• [Available data]

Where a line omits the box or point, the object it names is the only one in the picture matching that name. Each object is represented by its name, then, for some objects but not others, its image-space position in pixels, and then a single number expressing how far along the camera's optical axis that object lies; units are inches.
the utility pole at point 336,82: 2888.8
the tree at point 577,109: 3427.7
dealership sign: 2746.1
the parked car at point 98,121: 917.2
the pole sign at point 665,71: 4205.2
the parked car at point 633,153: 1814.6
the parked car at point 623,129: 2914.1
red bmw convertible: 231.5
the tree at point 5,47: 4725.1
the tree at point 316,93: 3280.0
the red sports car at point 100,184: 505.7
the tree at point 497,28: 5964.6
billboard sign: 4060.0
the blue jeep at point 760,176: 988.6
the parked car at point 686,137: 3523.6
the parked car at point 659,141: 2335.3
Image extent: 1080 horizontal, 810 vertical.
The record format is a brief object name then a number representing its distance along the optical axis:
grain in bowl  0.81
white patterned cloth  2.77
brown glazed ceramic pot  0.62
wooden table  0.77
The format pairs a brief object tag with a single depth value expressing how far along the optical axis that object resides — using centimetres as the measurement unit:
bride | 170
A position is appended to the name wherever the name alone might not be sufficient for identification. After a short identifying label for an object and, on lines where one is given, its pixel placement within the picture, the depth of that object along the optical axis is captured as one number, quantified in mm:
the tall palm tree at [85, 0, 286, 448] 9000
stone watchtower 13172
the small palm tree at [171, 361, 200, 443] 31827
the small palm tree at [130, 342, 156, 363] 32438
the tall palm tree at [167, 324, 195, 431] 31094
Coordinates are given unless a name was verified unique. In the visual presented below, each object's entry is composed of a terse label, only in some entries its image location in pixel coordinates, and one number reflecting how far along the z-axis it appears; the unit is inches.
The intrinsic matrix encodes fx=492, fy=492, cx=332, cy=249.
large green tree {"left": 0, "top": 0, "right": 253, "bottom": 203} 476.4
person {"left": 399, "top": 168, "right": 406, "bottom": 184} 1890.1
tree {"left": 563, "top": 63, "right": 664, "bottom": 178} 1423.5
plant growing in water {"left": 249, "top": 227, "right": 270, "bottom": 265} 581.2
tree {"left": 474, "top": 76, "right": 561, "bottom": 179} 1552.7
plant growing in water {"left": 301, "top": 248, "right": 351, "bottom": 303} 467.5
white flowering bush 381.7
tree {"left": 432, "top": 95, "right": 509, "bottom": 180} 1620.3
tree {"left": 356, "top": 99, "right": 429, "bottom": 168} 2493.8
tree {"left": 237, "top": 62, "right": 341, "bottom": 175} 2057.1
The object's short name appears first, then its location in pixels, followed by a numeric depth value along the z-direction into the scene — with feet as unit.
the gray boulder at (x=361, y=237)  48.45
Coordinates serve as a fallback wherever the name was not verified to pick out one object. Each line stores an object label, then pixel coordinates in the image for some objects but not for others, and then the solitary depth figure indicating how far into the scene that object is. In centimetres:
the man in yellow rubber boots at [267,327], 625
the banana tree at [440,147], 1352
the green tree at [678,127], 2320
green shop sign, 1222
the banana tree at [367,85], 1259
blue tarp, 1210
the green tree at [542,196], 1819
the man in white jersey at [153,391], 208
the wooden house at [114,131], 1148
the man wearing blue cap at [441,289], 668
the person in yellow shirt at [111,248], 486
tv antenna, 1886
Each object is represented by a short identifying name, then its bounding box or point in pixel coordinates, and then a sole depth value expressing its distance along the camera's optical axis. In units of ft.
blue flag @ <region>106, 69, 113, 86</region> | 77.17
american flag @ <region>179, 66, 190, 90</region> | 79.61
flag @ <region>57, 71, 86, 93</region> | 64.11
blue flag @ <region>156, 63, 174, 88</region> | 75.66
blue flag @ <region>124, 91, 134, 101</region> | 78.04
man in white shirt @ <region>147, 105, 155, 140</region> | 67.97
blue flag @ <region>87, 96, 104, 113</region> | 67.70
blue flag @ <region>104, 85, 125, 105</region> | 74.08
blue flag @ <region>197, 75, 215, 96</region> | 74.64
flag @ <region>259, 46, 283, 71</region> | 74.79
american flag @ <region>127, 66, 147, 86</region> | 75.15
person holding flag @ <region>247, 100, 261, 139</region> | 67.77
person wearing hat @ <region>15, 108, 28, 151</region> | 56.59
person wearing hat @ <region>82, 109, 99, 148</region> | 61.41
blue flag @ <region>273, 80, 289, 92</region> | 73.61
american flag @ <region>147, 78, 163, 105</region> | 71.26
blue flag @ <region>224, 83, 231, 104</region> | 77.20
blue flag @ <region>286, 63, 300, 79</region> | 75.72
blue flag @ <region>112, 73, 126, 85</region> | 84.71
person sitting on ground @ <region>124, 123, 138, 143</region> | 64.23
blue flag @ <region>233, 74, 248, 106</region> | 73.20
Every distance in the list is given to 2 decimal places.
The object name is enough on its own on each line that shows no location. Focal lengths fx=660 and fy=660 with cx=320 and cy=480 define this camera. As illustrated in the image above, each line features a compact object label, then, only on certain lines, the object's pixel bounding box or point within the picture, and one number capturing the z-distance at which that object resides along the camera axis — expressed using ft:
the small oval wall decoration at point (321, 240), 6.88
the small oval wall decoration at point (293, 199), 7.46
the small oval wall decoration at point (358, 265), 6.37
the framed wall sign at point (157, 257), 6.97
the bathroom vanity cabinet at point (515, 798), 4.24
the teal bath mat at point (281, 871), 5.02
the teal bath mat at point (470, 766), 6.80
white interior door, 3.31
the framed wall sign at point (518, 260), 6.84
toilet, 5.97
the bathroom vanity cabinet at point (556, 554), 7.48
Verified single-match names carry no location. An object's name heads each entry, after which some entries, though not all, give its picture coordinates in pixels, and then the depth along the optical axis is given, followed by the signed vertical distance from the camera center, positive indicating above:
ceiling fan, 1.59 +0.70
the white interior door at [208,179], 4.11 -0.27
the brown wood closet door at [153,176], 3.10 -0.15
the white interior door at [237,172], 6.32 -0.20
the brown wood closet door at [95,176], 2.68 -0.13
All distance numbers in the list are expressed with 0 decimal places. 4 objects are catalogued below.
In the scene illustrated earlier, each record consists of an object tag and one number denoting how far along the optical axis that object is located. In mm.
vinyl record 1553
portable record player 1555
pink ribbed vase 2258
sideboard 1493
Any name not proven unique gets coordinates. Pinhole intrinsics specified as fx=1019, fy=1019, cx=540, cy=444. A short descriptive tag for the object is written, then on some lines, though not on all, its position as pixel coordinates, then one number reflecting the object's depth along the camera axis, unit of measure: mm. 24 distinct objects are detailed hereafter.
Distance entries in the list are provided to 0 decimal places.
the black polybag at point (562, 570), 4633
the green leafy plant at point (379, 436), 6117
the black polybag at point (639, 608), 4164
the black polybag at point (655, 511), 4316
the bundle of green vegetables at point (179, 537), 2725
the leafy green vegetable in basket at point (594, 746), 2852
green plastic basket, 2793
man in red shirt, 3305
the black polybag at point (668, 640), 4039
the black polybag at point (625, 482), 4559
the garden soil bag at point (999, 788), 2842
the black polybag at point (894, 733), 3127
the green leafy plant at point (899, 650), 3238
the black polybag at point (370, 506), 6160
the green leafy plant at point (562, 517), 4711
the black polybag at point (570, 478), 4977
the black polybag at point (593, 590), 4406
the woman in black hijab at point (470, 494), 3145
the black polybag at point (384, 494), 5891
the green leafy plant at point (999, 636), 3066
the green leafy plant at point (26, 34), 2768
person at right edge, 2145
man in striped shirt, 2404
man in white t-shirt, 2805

• [Prompt]
Reproduce, with no other lines, the one containing "the green leafy plant at point (562, 517), 4711" and all lines after it through the end of the data above.

• [Expected output]
the green leafy plant at point (562, 517), 4711
the black polybag at point (570, 478), 4977
the black polybag at point (593, 590), 4406
the woman in black hijab at point (470, 494), 3145
the black polybag at point (384, 494), 5891
the green leafy plant at point (999, 636), 3066
the green leafy plant at point (26, 34), 2768
person at right edge, 2145
man in striped shirt, 2404
man in white t-shirt, 2805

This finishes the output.